● What is required:
Answer these questions about the essay on anger.
(a) What three qualities does the first paragraph say anger has?
(b) What one-word sentence follows "it becomes destructive"?
(c) Toward what does the essay say more and more energy is spent?

● Supplied text:
Giving Anger the Run Around
SSilent Night by Peyton (Marnie) Cram
There’s something to be said about anger. It’s motivating, it feels productive, it feels righteous. The moment its peak is experienced, everything seems to be aligned just right and make sense. Anger is a wonderful fallacy one can hold onto to justify just about anything. Our actions, behaviors, words, beliefs, grudges, and so on. You name it, we can hold onto it. I know I can.
It feels good in the moment and makes us feel powerful. However, we reach a point it becomes destructive. Cancerous. The longer we grasp to it, straining for that righteousness to support our actions and beliefs, the more it tears us apart (whether we are right or not). Have you ever noticed the longer you stay angry, the less people want to be around you? The more you isolate yourself, cutting yourself off from the world because, “Dammit, I’m right!” Feeling out of control of oneself? Building upon itself and getting less joy out of your day. More and more energy is spent towards proving yourself correct…to yourself. The chip on your shoulder and saltiness in your attitude, ever more present.

● Information:

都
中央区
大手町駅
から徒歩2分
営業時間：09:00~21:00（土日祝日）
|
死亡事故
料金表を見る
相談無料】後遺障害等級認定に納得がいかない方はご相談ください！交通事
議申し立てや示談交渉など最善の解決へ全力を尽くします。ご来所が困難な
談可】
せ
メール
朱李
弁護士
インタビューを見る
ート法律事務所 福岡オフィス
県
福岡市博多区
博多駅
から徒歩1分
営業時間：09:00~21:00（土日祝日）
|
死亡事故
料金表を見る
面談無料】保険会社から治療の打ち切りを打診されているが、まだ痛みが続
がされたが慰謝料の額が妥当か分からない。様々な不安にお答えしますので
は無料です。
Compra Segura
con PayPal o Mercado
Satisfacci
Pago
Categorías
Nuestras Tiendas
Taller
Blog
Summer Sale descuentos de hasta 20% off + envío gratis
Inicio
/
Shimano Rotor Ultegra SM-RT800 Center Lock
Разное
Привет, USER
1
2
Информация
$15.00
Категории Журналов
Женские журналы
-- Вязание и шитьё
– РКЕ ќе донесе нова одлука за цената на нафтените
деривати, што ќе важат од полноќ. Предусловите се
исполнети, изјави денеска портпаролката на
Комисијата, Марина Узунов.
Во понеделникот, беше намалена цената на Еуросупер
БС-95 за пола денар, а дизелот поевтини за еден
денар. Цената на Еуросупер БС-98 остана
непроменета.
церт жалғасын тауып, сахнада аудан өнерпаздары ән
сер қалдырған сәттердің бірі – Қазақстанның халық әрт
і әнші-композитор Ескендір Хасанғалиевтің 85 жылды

* * *

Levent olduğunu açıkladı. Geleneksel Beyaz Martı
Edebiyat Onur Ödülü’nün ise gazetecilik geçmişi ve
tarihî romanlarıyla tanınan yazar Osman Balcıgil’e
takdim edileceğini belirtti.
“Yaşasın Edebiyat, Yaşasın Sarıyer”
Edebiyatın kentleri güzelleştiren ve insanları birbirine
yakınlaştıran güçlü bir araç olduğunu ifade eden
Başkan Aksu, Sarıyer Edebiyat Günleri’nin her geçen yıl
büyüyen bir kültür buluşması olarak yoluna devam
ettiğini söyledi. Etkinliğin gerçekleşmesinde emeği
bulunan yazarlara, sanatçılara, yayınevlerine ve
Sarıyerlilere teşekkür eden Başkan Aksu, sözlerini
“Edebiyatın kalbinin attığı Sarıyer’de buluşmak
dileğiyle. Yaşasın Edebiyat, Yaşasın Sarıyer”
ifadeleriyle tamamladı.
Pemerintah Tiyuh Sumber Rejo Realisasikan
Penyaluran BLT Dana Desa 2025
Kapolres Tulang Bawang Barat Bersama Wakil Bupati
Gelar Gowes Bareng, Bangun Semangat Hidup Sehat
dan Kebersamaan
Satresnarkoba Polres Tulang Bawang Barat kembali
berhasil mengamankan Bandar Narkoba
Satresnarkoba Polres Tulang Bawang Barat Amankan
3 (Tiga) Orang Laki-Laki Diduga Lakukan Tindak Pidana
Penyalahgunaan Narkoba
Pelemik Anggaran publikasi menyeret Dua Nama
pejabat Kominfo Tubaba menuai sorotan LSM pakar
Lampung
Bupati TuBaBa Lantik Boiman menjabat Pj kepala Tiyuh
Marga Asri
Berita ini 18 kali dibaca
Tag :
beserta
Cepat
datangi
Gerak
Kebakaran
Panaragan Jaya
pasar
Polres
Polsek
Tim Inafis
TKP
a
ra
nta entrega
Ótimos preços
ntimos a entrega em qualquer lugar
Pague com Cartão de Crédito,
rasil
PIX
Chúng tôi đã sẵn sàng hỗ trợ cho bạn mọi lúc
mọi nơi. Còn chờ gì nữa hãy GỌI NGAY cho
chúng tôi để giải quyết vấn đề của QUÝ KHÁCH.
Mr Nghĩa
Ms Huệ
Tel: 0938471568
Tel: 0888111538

● Solution for this task:
(a) It's motivating, productive, and righteous.
(b) "Cancerous."
(c) Proving yourself correct to yourself.